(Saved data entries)
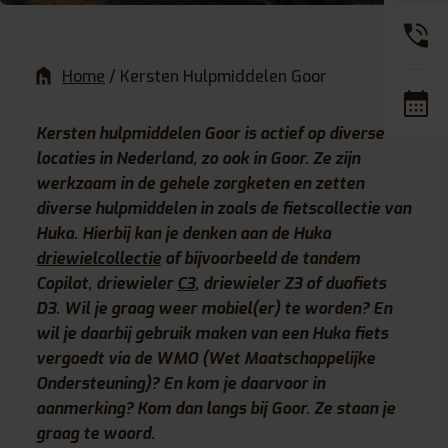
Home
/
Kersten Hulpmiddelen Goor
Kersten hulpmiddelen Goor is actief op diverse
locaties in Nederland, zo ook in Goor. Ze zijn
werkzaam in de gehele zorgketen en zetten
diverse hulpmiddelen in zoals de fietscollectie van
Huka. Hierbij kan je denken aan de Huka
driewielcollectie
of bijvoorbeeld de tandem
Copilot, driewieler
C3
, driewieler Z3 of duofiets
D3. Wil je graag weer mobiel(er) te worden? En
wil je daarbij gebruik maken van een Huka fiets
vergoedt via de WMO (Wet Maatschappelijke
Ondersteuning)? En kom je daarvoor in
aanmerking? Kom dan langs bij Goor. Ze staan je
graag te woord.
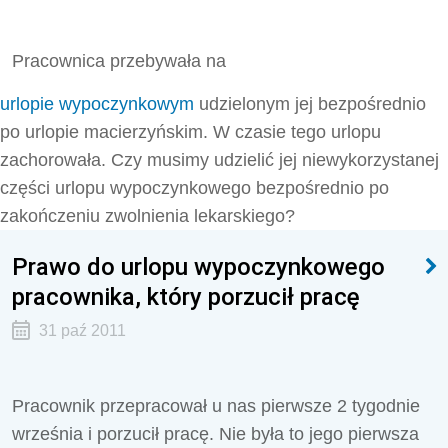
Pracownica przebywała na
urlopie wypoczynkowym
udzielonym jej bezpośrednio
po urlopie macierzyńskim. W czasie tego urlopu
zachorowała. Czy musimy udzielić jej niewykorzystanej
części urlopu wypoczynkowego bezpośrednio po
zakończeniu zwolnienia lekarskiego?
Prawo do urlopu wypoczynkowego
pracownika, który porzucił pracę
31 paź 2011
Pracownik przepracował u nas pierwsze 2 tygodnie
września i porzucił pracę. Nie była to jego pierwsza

**Task objective:**
Copy all of the records verbatim, omitting the pictures.

**Written answer:**
Home
/
Kersten Hulpmiddelen Goor
Kersten hulpmiddelen Goor is actief op diverse
locaties in Nederland, zo ook in Goor. Ze zijn
werkzaam in de gehele zorgketen en zetten
diverse hulpmiddelen in zoals de fietscollectie van
Huka. Hierbij kan je denken aan de Huka
driewielcollectie
of bijvoorbeeld de tandem
Copilot, driewieler
C3
, driewieler Z3 of duofiets
D3. Wil je graag weer mobiel(er) te worden? En
wil je daarbij gebruik maken van een Huka fiets
vergoedt via de WMO (Wet Maatschappelijke
Ondersteuning)? En kom je daarvoor in
aanmerking? Kom dan langs bij Goor. Ze staan je
graag te woord.
Pracownica przebywała na
urlopie wypoczynkowym
udzielonym jej bezpośrednio
po urlopie macierzyńskim. W czasie tego urlopu
zachorowała. Czy musimy udzielić jej niewykorzystanej
części urlopu wypoczynkowego bezpośrednio po
zakończeniu zwolnienia lekarskiego?
Prawo do urlopu wypoczynkowego
pracownika, który porzucił pracę
31 paź 2011
Pracownik przepracował u nas pierwsze 2 tygodnie
września i porzucił pracę. Nie była to jego pierwsza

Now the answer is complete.